Politics drives purpose
There are political reasons why Shumlin might change his mind.
The first is that closing the plant will subject Vermont rate payers to having to buy replacement, fossil-based power at rates as high as $0.15/KwHr. This is two-and-a-half times the rate they pay now for electricity from Vermont Yankee, which supplies about one third of the electricity used in Vermont. That’s a huge hit on voter pocketbooks and its effects will be felt across the state.
The second reason is that closing the plant in 2012 insures that it will become a highly visible political eyesore for Shumlin. It will take two years to move the plant from being actively operated to generate electricity to be ready to begin D&D. It will take another decade to decommission the plant. The spent fuel from the plant will remain at the site for up to 60 years.

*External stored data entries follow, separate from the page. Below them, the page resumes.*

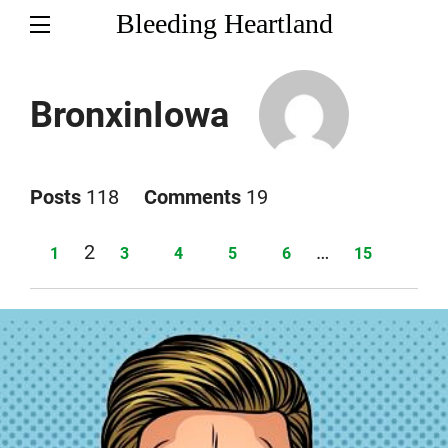
Bleeding Heartland
BronxinIowa
Posts
118
Comments
19
Page
2
…
Page
Page
Page
Page
Page
Page
1
3
4
5
6
15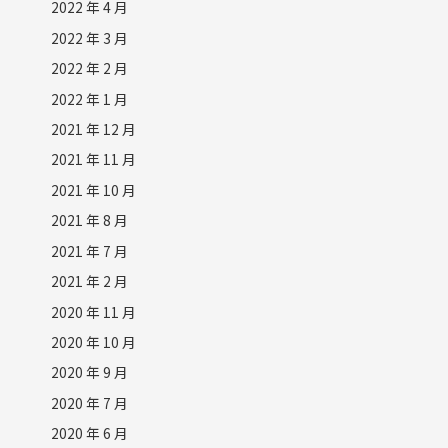
2022 年 4 月
2022 年 3 月
2022 年 2 月
2022 年 1 月
2021 年 12 月
2021 年 11 月
2021 年 10 月
2021 年 8 月
2021 年 7 月
2021 年 2 月
2020 年 11 月
2020 年 10 月
2020 年 9 月
2020 年 7 月
2020 年 6 月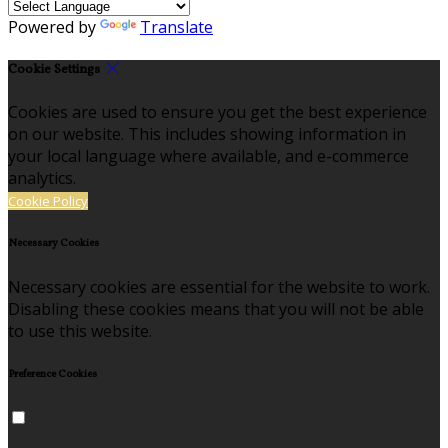
Powered by
Translate
Cookie Settings
Cookies are used to ensure you get the best experience
on our website. This includes showing information in
your local language where available, and e-commerce
analytics.
Cookie Policy
Necessary Cookies
Necessary cookies are essential for the website to work.
Disabling these cookies means that you will not be able
to use this website.
Preference Cookies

He can call for “immediate” decommissioning, but it won’t matter or make a difference. There is nothing the governor can do to change that schedule since the NRC is in charge of this process. The agency will follow its own regulations which lay out a process for safely permanently shutting down a nuclear reactor.
First term recall election?
Shumlin’s political opponents won’t hesitate to tag him with the responsibility for heart-stopping increases in the cost of electricity and that he’s turned an economic asset which supports 700 jobs into a high security spent fuel respository that supports a dozen jobs.
They will also tag him with the loss of thousands of other jobs in a small state as its biggest employers exit in search of cheap electricity.
A first-term recall election isn’t outside of the realm of political feasibility if things get really bad with brownouts on top of higher electric bills. All this will happen on his watch if he succeeds in closing the plant in 2012. That’s just two years from now into a four-year term.
How much power does Shumlin really have?
The decision to close the reactor isn’t Vermont’s to make. The NRC issues the license, not the state legislature. Entergy spokesman Larry Smith said as much following Shumlin’s tour of the plant.
“We are moving forward with our plans at the federal level to get a new license from the Nuclear Regulatory Commission and to seek approval from the Vermont Legislature and a certificate of public good from the Public Service Board,” Smith said.
That outcome might be based on some changes at Vermont Yankee that even an anti-nuclear arch druid like Shumlin might find to be an attractive alternative to sky high electricity rates and ignominiously losing his job over them.
What price license renewal?
According to WCAX TYV, a new owner at the plant and a new, low-price power agreement might stop lawmakers from pulling the plug. Entergy has confirmed it is talking with other utilities about selling the reactor and transferring its license. A deal would be contingent on settling issues with the Vermont legislature.
A politically savvy source in Vermont told this blog in November Shumlin “gets it” that political reality will require him to make a deal over the future of Vermont Yankee. The only question now is how he gets there and what the deal looks like to voters in terms of its impact on their checkbooks.
Several people have sent comments suggesting the if the current or future owner(s) of Vermont Yankee made a substantial contribution to the Vermont Clean Energy Development Fund, on order of several $millions, that would appease Gov-elect Shumlin.
This sounds at first like a bribe. In in Germany Chancellor Angela Merkel imposed a 50% profits tax on the nation’s 17 operating nuclear reactors to generate about $2.3 billion annually for renewable technologies.
This is a proposal for piracy operating under the delusion that solar energy makes any sense in Vermont, which has the same lousy winters as Germany in terms of days of sunshine.